Q. De plus en plus de citoyens se résolvent à se défendre eux-mêmes. Pensez-vous que cette attitude pourrait mettre votre profession en péril ?

R. Je dois dire que prétendre se défendre tout seul n’est pas la meilleure des solutions. Agir ainsi, c’est réduire au minimum ses chances. La plupart des gens le font pour des raisons économiques. Ils oublient que nous, les avocats, nous avons le pouvoir de négociation, mieux connu sous le nom de plea bargaining, avec les parties prenantes, mais eux, ils n’ont pas ce privilège.

Q. C’est que beaucoup de gens perdent confiance en leur représentant de droit. Vous ne l’ignorez pas Me Pierre ?

R. Dans tous les métiers, il existe des gens malhonnêtes qui tentent de leurrer leurs clients. Personnellement, je ne garantis rien aux clients.

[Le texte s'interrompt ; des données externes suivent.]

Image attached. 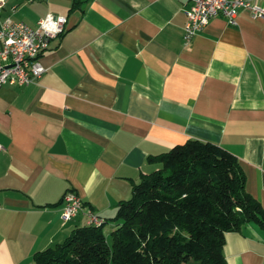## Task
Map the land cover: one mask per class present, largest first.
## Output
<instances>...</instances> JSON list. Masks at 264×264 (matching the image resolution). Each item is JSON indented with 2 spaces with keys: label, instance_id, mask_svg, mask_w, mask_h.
Masks as SVG:
<instances>
[{
  "label": "crops",
  "instance_id": "crops-1",
  "mask_svg": "<svg viewBox=\"0 0 264 264\" xmlns=\"http://www.w3.org/2000/svg\"><path fill=\"white\" fill-rule=\"evenodd\" d=\"M36 1L15 20L67 21L40 54L43 74L0 88V264H33L87 224L84 210L61 220L70 190L108 234L156 156L189 138L234 154L264 210V18L216 15L185 42L188 0ZM5 2L0 22L21 10ZM222 251L227 264H264V228L243 223Z\"/></svg>",
  "mask_w": 264,
  "mask_h": 264
},
{
  "label": "trees",
  "instance_id": "trees-1",
  "mask_svg": "<svg viewBox=\"0 0 264 264\" xmlns=\"http://www.w3.org/2000/svg\"><path fill=\"white\" fill-rule=\"evenodd\" d=\"M156 159L160 166L117 203L108 234L106 219L87 223L35 252L33 264H227V232L248 221L264 228V210L224 147L189 138Z\"/></svg>",
  "mask_w": 264,
  "mask_h": 264
},
{
  "label": "built area",
  "instance_id": "built-area-1",
  "mask_svg": "<svg viewBox=\"0 0 264 264\" xmlns=\"http://www.w3.org/2000/svg\"><path fill=\"white\" fill-rule=\"evenodd\" d=\"M4 0H0V8ZM241 8L250 10L255 18H264V6L253 0H188L186 21L182 38L191 40L204 28L209 19L216 15L227 17L234 22ZM64 15L47 13L35 26L24 20L5 17L0 22V88L4 85H28L39 78L45 71L40 61L41 52L48 46L49 40L60 34L66 24ZM60 218L63 222L71 220L84 210L87 223H102L93 210L85 207L81 197L74 191H67L62 198Z\"/></svg>",
  "mask_w": 264,
  "mask_h": 264
},
{
  "label": "rangeland",
  "instance_id": "rangeland-1",
  "mask_svg": "<svg viewBox=\"0 0 264 264\" xmlns=\"http://www.w3.org/2000/svg\"><path fill=\"white\" fill-rule=\"evenodd\" d=\"M38 1H40V0H37L36 2H38ZM24 2H25V0H14L13 4L15 6H17L18 9L20 7L21 10L19 9L20 11L16 15H12L11 16L12 18H14V19H22V18H19L20 17V13H26V12H29L30 10H32L31 5L22 6ZM4 3H6L5 0H4ZM6 8H8V4L6 5Z\"/></svg>",
  "mask_w": 264,
  "mask_h": 264
},
{
  "label": "bare ground",
  "instance_id": "bare-ground-1",
  "mask_svg": "<svg viewBox=\"0 0 264 264\" xmlns=\"http://www.w3.org/2000/svg\"><path fill=\"white\" fill-rule=\"evenodd\" d=\"M91 224H94V225H99L100 223H91Z\"/></svg>",
  "mask_w": 264,
  "mask_h": 264
}]
</instances>
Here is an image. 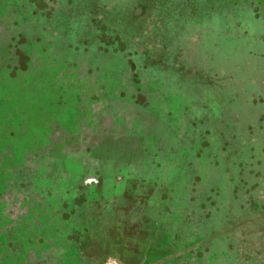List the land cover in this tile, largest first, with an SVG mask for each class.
<instances>
[{
  "label": "rangeland",
  "instance_id": "1",
  "mask_svg": "<svg viewBox=\"0 0 264 264\" xmlns=\"http://www.w3.org/2000/svg\"><path fill=\"white\" fill-rule=\"evenodd\" d=\"M0 64V264H264V0H0Z\"/></svg>",
  "mask_w": 264,
  "mask_h": 264
},
{
  "label": "trees",
  "instance_id": "2",
  "mask_svg": "<svg viewBox=\"0 0 264 264\" xmlns=\"http://www.w3.org/2000/svg\"><path fill=\"white\" fill-rule=\"evenodd\" d=\"M1 65V64H0ZM67 145H70V143H55V142H51L50 145L47 147H45L41 153H40V157L43 159L45 156L47 157V155H51L53 157H51V161H53L50 164H46L44 172L40 171V165H34L32 163H28V159L25 158L24 160L20 161L19 163H17L16 165H13V168H11V172L15 175L16 180H15V184H14V193L18 192V200H20V203H23L25 200H27L28 198H35L38 201H42L46 198H48V196L52 195L54 192V188L57 187L56 185H54V180L57 179V177H54V171L55 169L59 171L60 174L63 175L61 169H60V164H61V160L63 158L66 157H73L76 154H82L83 152L86 153L88 151L89 148H86L85 150H77V151H67L64 150L66 149L65 147ZM61 151V152H60ZM82 152V153H81ZM51 170H50V167ZM44 179L47 180L48 183L44 184V185H39L37 183V179ZM54 185V186H53ZM12 188L8 189V191H11ZM7 191V192H8ZM81 194H79L80 197ZM13 200L12 196H7L5 197V204L6 207L7 205ZM3 209V215L5 217V221L11 220V222L13 223L15 221V218L13 216V211L9 210L7 208L6 210ZM50 212V215L53 218H56L57 214L60 213V210H56L53 209L50 205L47 208ZM24 213H21L19 215V218H21V216L23 217ZM16 224H21V222H18Z\"/></svg>",
  "mask_w": 264,
  "mask_h": 264
}]
</instances>
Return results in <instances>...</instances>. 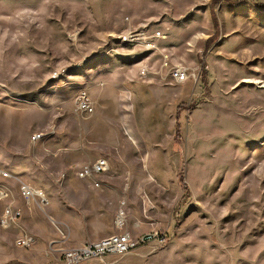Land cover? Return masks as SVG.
<instances>
[{"label":"rangeland","instance_id":"rangeland-1","mask_svg":"<svg viewBox=\"0 0 264 264\" xmlns=\"http://www.w3.org/2000/svg\"><path fill=\"white\" fill-rule=\"evenodd\" d=\"M143 23L188 80L160 50L120 44ZM101 157V187L76 176ZM0 168L21 211L5 227L0 201V264H66L64 250L124 231L133 248L80 264H264V0H0Z\"/></svg>","mask_w":264,"mask_h":264},{"label":"built area","instance_id":"built-area-1","mask_svg":"<svg viewBox=\"0 0 264 264\" xmlns=\"http://www.w3.org/2000/svg\"><path fill=\"white\" fill-rule=\"evenodd\" d=\"M130 22V18H125ZM167 38L163 29L151 30L149 23L139 24V26H128V28L118 36L122 46L128 48H142L144 51H161L164 67L169 68L172 77L176 82H184L189 79V68L186 66H170L171 52L161 50L160 42ZM149 69L143 66L140 71L141 76H146ZM63 75L62 72L56 70L52 74L53 79H58ZM77 110L84 116H90L96 111V102L92 99L87 90H81L77 98ZM42 134H35L33 139H40ZM110 169V164L107 158L101 157L93 162L80 164L75 170L76 176L81 179H90L95 187H101V177ZM11 173L0 168V201L8 202L2 216L1 223L5 227H9L21 216V211L17 209L12 198V188L7 184L6 179L11 177ZM18 189L20 195L30 202H37L41 207L49 204L48 197L44 190L34 187L26 182H19ZM117 212L114 224L117 228H122L124 225L125 212ZM120 215L122 220L120 221ZM52 222L58 227L56 220L51 218ZM59 228V227H58ZM35 238L32 235L25 233L16 239V245L23 248H28L34 244ZM136 245L135 240L127 231L115 233L96 241L84 243L81 246L72 247L64 250L63 261L66 264H80L90 259H99L104 261L109 255L122 254Z\"/></svg>","mask_w":264,"mask_h":264},{"label":"trees","instance_id":"trees-1","mask_svg":"<svg viewBox=\"0 0 264 264\" xmlns=\"http://www.w3.org/2000/svg\"><path fill=\"white\" fill-rule=\"evenodd\" d=\"M227 1H229V2L232 3V4H237V3H239L241 0H227ZM213 20H214V22H215V25H216L217 28H218V21H217V18H216L215 15H213Z\"/></svg>","mask_w":264,"mask_h":264},{"label":"crops","instance_id":"crops-1","mask_svg":"<svg viewBox=\"0 0 264 264\" xmlns=\"http://www.w3.org/2000/svg\"><path fill=\"white\" fill-rule=\"evenodd\" d=\"M134 132H132V134H133ZM116 214H117V212H116ZM62 223H64L65 224V222L62 220ZM103 232H105V229H98L97 230V233L98 234H100V233H103Z\"/></svg>","mask_w":264,"mask_h":264},{"label":"bare ground","instance_id":"bare-ground-1","mask_svg":"<svg viewBox=\"0 0 264 264\" xmlns=\"http://www.w3.org/2000/svg\"><path fill=\"white\" fill-rule=\"evenodd\" d=\"M119 220H120V221L122 220V217H121V215H120V218H119Z\"/></svg>","mask_w":264,"mask_h":264}]
</instances>
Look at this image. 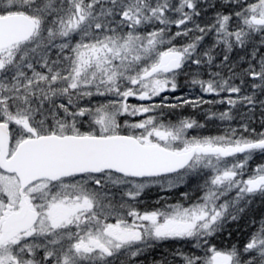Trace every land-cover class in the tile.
<instances>
[{
	"label": "snow or ice",
	"instance_id": "1",
	"mask_svg": "<svg viewBox=\"0 0 264 264\" xmlns=\"http://www.w3.org/2000/svg\"><path fill=\"white\" fill-rule=\"evenodd\" d=\"M0 264H264V0H0Z\"/></svg>",
	"mask_w": 264,
	"mask_h": 264
}]
</instances>
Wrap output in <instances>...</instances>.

Je fais de mon mieux pour les défendre. La décision finale revient au juge. Des clients insatisfaits d’une sentence trop clémente ou trop sévère, il y en aura toujours. Ce qui est dommage, c’est que les gens mettent tous les avocats dans le même panier.

Q. En ce qui concerne le droit administratif, comme la Régie du logement, la Cour municipale, les citoyens ont une nette impression que leurs verdicts sont quasiment définitifs presqu’irréversibles. Que pensez-vous de cette situation ?

R. Je dirai que la majorité des gens négligent certaines procédures jusqu’à qu’ils se retrouvent au pied du mur. Au lieu d’avouer sa culpabilité en payant un billet de contravention, on peut le contester. Les recours sont là. Il existe un site internet : www.educaloi.com où il y a une foule de renseignements à ce sujet et d’autres domaines du droit. Il y a aussi des livres qu’on peut consulter et apprendre la procédure étape par étape.

Q. Une dernière question Me Pierre. Les erreurs judiciaires sont de plus en plus fréquentes au point qu’une association a été mise sur pied récemment. Ce dérapage est dû quoi ?

R. Cela signifie qu’il existe une faille au niveau du système. Plusieurs cas l’ont démontré. Le cas où l’analyse d’un ADN s’est révélé truqué : un test aussi fiable... Il arrive que la falsification de la preuve soit hors de notre contrôle. Ce sont quand même des humains qui gèrent le système. Je demeure très vigilante sur le point de la Charte des droits et libertés.